Note: The output for this function must output a vector of <int>s. Make sure that the order is correct.

The Solution class has two member variables.

m_inputVector which is a vector of ints, and stores the input given by the driver.
m_outputVector which should be your correct output vector.

Compiling and executing from command line:

Assuming you're in the same directory level as Driver.cpp. Run g++ -std=c++11 Driver.cpp to compile.

To execute your code on input1.txt, run ./a.out testcases/input1.txt.

Submission

You only need to submit Solution.cpp to Autolab.

Grading Guidelines

We will follow the usual grading guidelines for programming questions.

Sample Problem 2

The Problem

Deep in the Pacific ocean you discover the RapidGrowers bacteria. These are single cell organism that divide themselves into two (identical) organisms/cells in one second. When you start going back to the surface you store one organism in a special container that exactly replicates their habitat. From the moment you put the organism in, it takes you $s$ seconds to come back to Buffalo to find your container bursting at its seams.¹

Prove or disprove the following:

There are $2^s$ RapidGrowers in your container.

Hint

You can prove this by induction or by "reducing" this problem to fact about binary trees that you should have seen in CSE 191/250.

Click here for the Solution

Note

Notice how the solution below is divided into proof idea and proof details part. THIS IS IMPORTANT: IF YOU DO NOT PRESENT A PROOF IDEA, YOU WILL NOT GET ANY CREDIT EVEN IF YOUR PROOF DETAILS ARE CORRECT.

Proof Idea

As the hint suggests there are two ways of solving this problem. (I'm presenting both the solutions but of course you only need to present one.)

We begin with the approach of reducing the given problem to a problem you have seen earlier.² Build the following complete binary tree: every internal node in the tree represents a "parent" RapidGrower while its two children are the two RapidGrowers it divides itself into. After $s$ seconds this tree will have height $s$ and the number of RapidGrowers in the container after $s$ seconds is the number of leaf nodes these complete binary tree has, which we know is $2^s$. Hence, the claim is correct.

The proof by induction might be somewhat simpler for this problem if you are not comfortable with reduction. In this case let $R(s)$ be the number of RapidGrowers after $s$ seconds.

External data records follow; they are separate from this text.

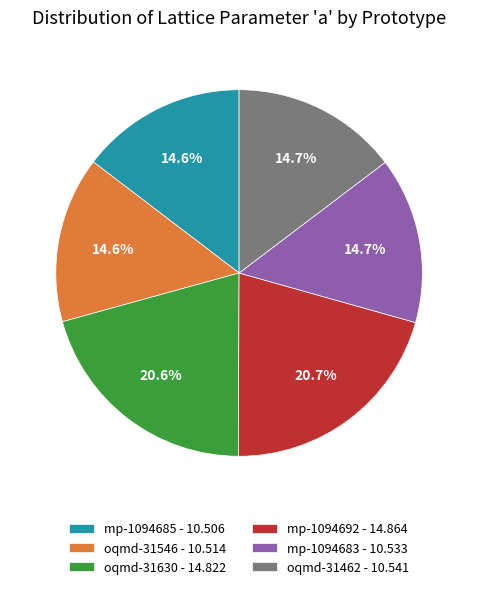

Approximately how many times larger is the value at oqmd-31630 - 14.822 compared to oqmd-31462 - 10.541?

1.4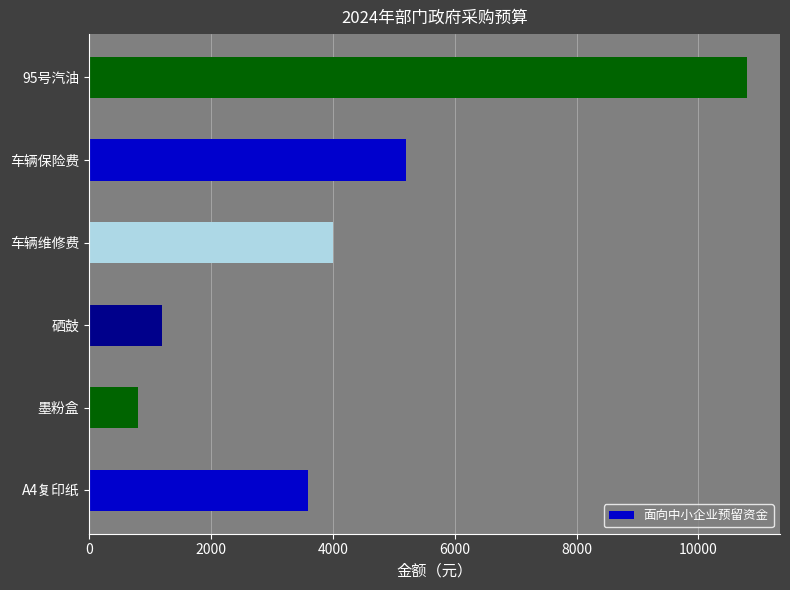

Which label corresponds to the smallest value in the chart?

墨粉盒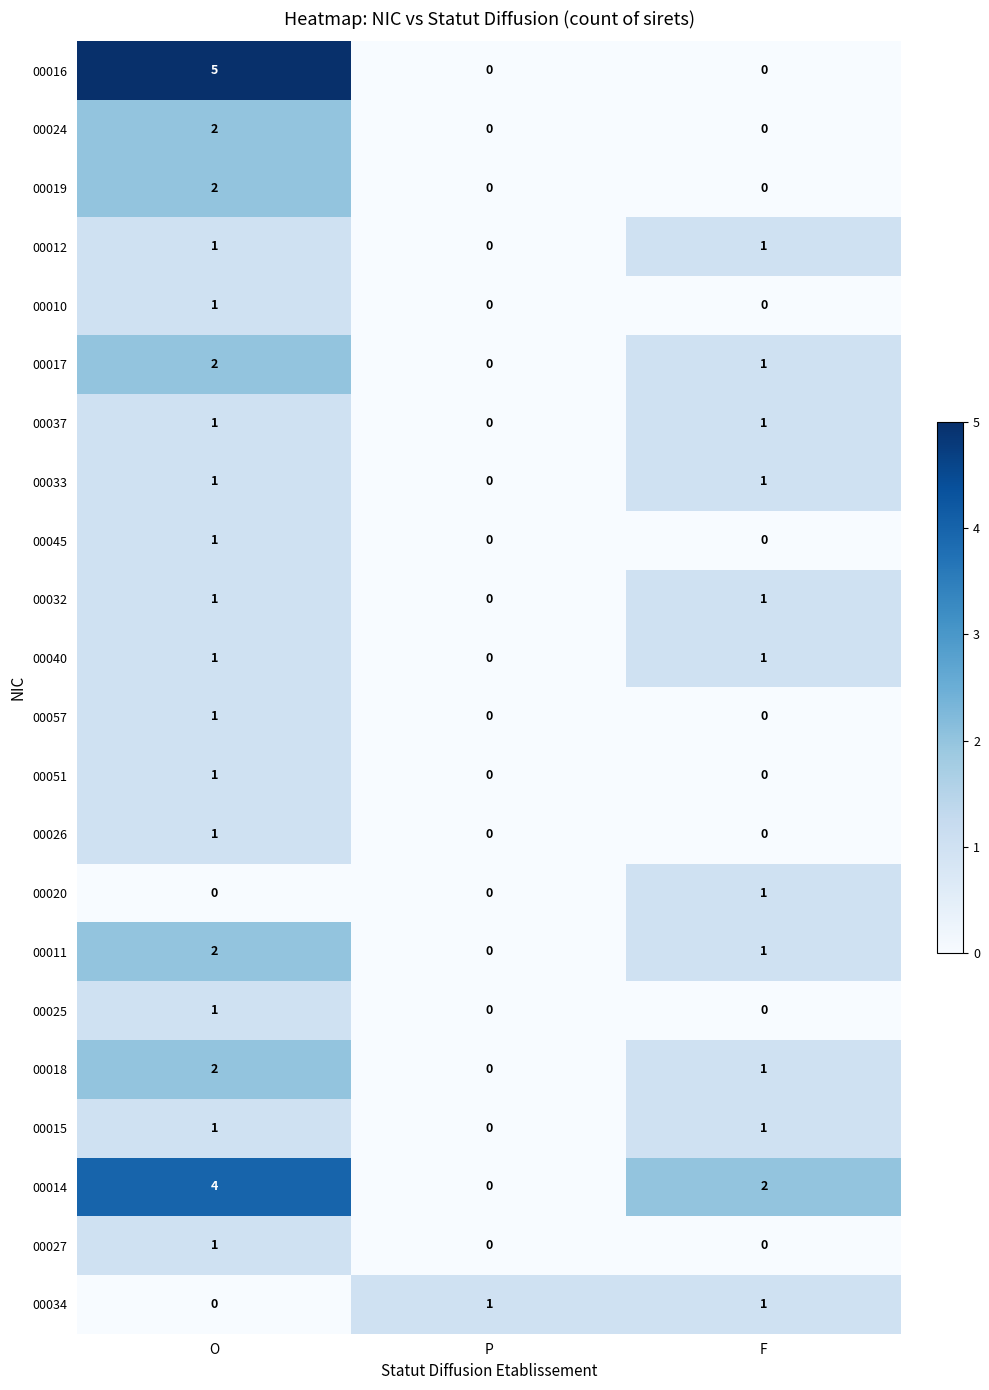

The value of 00051 at F is -1. True or false?

False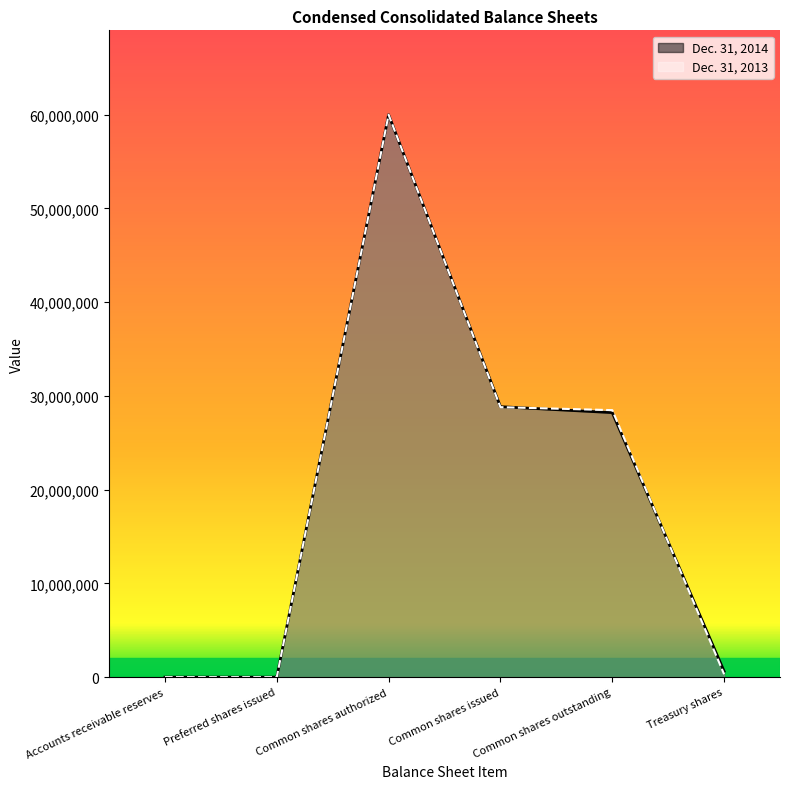

The Dec. 31, 2014 series shows 33321126 at Preferred shares issued. True or false?

False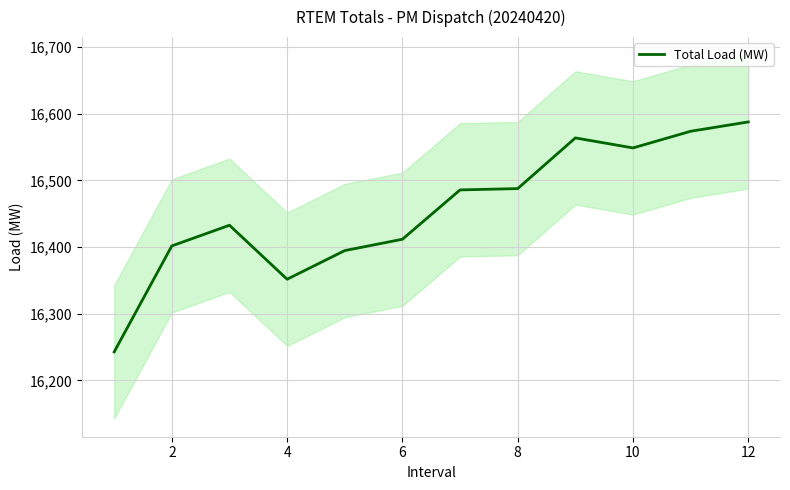

Does the chart have visible grid lines?

Yes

Then we use induction to prove that $R(s)=2^s$ while using the fact that $2\cdot 2^s=2^{s+1}$.

Proof Details

We first present the reduction based proof. Consider the complete binary tree with height $s$ and call it $T(s)$. Further, note that one can construct $T(s+1)$ from $T(s)$ by attaching two children nodes to all the leaves in $T(s)$. Notice that the newly added children are the leaves of $T(s+1)$. Now assign the root of $T(0)$ as the original RapidGrower in the container. Further, for any internal node in $T(s)$ ($s\ge 0$), assign its two children to the two RapidGrowers it divides itself into. Then note that there is a one to one correspondence between the RapidGrowers after $s$ seconds and the leaves of $T(s)$.³ Then we use the well-known fact (cite your 191/250 book here with the exact place where one can find this fact): $T(s)$ has $2^s$ leaves, which means that the number of RapidGrowers in the container after $s$ seconds is $2^s$, which means that the claim is correct.

We now present the proof by induction. Let $R(s)$ be the number of RapidGrowers in the container after $s$ seconds. We will prove by induction that \[R(s)=2^s,\] which would mean that the claim is correct. First note that for the case case $s=0$, we have one RapidGrower, i.e. $R(0)=1=2^0$, which proves the base case. For the inductive hypothesis, assume that for some $s\ge 0$, $R(s)=2^s$. Next we will argue that $R(s+1)=2^{s+1}$, which would complete the induction. Indeed, consider each of the $R(s)$ RapidGrower. After $s+1$ seconds, each such RapidGrower will be replaced by two RapidGrowers. This implies that \[R(s+1)=2\cdot R(s)=2\cdot 2^s=2^{s+1},\] where the second equality follows from the inductive hypothesis. This completes the proof.